Never go to the bathroom within 200 feet of running water. It’s fine to urinate on the ground, but don’t leave toilet paper. Bury it or bring it with you—a good use for those zip-top bags. Likewise, bury solid human waste, too. Dig a hole 6-8 inches deep with a small trowel and go in the hole, then fill it with dirt and disguise the area so animals or other hikers don’t find it. As for trash, dinner leftovers, and even feminine hygiene products: if you brought it in, bring it out.
Leave what you find
When hiking through the woods, or even meandering through a neighborhood park, you may be tempted to pocket an interesting rock or pick a pretty flower. A small fossil or rusty nail from centuries past may also be a tempting souvenir. But remember that every item you remove from its place also removes a piece of that place for future visitors. Moving things from one area to another can also spread invasive species: insects in plants and firewood, zebra mussels on boats, and even microscopic particles in the treads of your shoes. All are unintentional ways people can help invaders spread.

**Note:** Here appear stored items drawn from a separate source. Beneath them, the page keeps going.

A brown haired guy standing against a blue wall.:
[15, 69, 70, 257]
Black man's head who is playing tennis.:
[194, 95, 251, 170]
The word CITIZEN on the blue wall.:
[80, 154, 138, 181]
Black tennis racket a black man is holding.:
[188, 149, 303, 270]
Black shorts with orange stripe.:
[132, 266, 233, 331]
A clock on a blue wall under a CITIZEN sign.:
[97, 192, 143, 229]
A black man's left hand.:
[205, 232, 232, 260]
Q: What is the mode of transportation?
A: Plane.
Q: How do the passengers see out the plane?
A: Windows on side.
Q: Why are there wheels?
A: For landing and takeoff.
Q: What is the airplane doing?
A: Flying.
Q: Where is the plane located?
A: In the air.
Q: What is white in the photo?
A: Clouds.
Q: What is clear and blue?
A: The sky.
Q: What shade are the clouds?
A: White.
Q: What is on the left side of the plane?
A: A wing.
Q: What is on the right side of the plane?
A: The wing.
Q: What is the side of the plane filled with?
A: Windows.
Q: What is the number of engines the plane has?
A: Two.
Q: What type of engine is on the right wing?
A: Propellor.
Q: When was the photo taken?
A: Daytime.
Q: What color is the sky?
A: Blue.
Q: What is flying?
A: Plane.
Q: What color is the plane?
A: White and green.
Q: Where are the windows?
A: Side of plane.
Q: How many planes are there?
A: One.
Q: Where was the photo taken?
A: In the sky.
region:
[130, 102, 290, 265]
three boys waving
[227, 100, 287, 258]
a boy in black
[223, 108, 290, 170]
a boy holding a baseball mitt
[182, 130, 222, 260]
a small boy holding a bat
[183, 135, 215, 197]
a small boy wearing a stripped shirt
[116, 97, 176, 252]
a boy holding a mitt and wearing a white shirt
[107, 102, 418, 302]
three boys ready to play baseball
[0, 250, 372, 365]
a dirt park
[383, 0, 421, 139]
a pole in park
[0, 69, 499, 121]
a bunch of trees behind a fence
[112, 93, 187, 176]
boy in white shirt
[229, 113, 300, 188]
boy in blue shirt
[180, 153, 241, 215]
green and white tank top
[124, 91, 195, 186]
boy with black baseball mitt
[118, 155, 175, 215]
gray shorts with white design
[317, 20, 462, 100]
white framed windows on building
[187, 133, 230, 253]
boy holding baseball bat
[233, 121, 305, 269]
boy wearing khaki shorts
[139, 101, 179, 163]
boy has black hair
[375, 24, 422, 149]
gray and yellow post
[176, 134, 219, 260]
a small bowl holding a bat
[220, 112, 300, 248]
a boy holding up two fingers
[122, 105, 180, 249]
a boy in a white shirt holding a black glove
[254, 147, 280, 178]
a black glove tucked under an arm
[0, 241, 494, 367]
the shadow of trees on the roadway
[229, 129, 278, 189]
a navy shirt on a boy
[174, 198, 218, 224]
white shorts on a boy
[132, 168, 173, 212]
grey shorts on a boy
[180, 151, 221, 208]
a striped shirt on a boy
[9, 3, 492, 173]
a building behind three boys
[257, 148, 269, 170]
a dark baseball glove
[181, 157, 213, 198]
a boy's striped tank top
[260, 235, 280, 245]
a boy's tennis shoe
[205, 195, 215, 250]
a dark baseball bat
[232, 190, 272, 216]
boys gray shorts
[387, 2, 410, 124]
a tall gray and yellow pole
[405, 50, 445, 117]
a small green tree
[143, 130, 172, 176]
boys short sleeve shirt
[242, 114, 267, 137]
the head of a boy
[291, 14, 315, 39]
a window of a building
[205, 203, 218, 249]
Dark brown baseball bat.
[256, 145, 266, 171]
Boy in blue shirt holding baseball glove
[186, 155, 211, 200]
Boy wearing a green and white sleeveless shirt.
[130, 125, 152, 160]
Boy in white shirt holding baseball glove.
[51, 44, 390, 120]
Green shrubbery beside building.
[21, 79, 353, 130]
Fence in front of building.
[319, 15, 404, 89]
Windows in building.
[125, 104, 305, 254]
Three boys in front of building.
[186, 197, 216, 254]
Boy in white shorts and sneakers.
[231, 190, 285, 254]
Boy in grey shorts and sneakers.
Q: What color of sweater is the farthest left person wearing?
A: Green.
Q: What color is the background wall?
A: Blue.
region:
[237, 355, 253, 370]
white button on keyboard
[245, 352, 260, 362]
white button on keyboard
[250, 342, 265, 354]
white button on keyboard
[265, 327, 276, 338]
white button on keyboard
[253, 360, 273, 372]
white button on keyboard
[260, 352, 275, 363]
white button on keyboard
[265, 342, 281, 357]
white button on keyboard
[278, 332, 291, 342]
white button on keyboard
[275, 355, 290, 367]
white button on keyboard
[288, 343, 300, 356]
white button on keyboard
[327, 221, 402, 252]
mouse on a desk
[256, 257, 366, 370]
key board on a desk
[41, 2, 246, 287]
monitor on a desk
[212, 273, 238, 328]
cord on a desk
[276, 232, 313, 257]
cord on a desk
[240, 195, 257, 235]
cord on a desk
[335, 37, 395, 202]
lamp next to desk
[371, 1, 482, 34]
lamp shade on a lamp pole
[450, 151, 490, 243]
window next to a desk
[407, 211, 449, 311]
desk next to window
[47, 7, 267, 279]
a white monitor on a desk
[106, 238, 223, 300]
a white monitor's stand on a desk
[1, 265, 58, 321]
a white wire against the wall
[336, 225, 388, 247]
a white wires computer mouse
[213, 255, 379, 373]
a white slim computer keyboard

Instead, take a photo of that beautiful flower or unique stone, and leave the object where it is. Do the same for historic items like arrowheads, building materials, or pieces of pottery and, if possible, let park staff know the location so they can investigate.
Minimize campfire damage
Campfires are great, but only if they stay in one place.
Everybody loves a campfire when spending the night outdoors, but a campfire can do a significant amount of damage if it’s improperly built or managed. Wildfires and forest fires aside, hot coals and flames can scorch the vegetation and the ground below the fire, while over-collecting fallen branches or cutting down live wood for fuel can leave the surrounding area bare of resources.
If there’s a designated fire pit at your campsite—usually a metal ring or a circle of rocks built to contain flame and ash—use it, but only if you either bought firewood at the camp store or there’s enough old, fallen wood to collect nearby. Even if there is a fire ring, don’t start one if there’s a burn ban in effect where you are.
If there’s no designated spot, skip the flames or build a Leave No Trace-type fire. The latter involves mounding soil, sand, or gravel 6-8 inches thick and at least twice as wide as the intended fire on top of a ground cloth or a large garbage bag. Alternatively, use a fire pan (basically a metal trash can lid) set atop three or four rocks. Then arrange the wood and start your fire. When it’s time to extinguish, do it with water, not dirt or ash, and make sure the coals are no longer hot to the touch before going to bed or leaving camp.
Getting too close to wild animals can have disastrous ramifications. If they feel threatened, of course, they might attack. But even if they remain calm, approaching, handling, or trying to feed wildlife can make animals accustomed to people. That means they’re increasingly likely to become comfortable ransacking picnic baskets, invading campsites, and approaching civilization. If an animal changes its behavior because of you—whether that means it runs away, abandons its young, or stops eating—you’re too close.
Lawhon suggests using the “rule of thumb” when encountering animals in the wild: if you can hold up your hand at arm’s length, close one eye, and cover a nearby animal with your thumb, you’re likely far enough away to stay safe and prevent the animal from feeling threatened.
Be considerate of other visitors
The rules of common courtesy apply outdoors, too. That includes being polite to other hikers, stepping aside to let others pass, and keeping excess noise—including music—to a minimum. Music and shouting can disturb both wildlife and the peacefulness many seek when outdoors.
If you simply must have music, use headphones. And if traveling in a group, keep loud talking and shouting to a minimum. When crossing paths with people headed in the opposite direction, offer to step aside and give them the right-of-way. Generally, those going downhill should yield to those going up, and if someone faster is coming up behind you, step aside and let them pass. Communication is key.
Leave no trace
To best put the principles into practice, ask yourself, “Would this item be here or would this area look like this if I had never come through?” Answering that will ensure you’re minimizing your effect on nature.
“It’s about doing the best you can,” Lawhon says. “It’s not an all-or-nothing prospect. It’s about learning and about making responsible decisions in the outdoors.”
And it’s certainly not just for hikers or avid outdoors people, but for everyone who spends time in nature.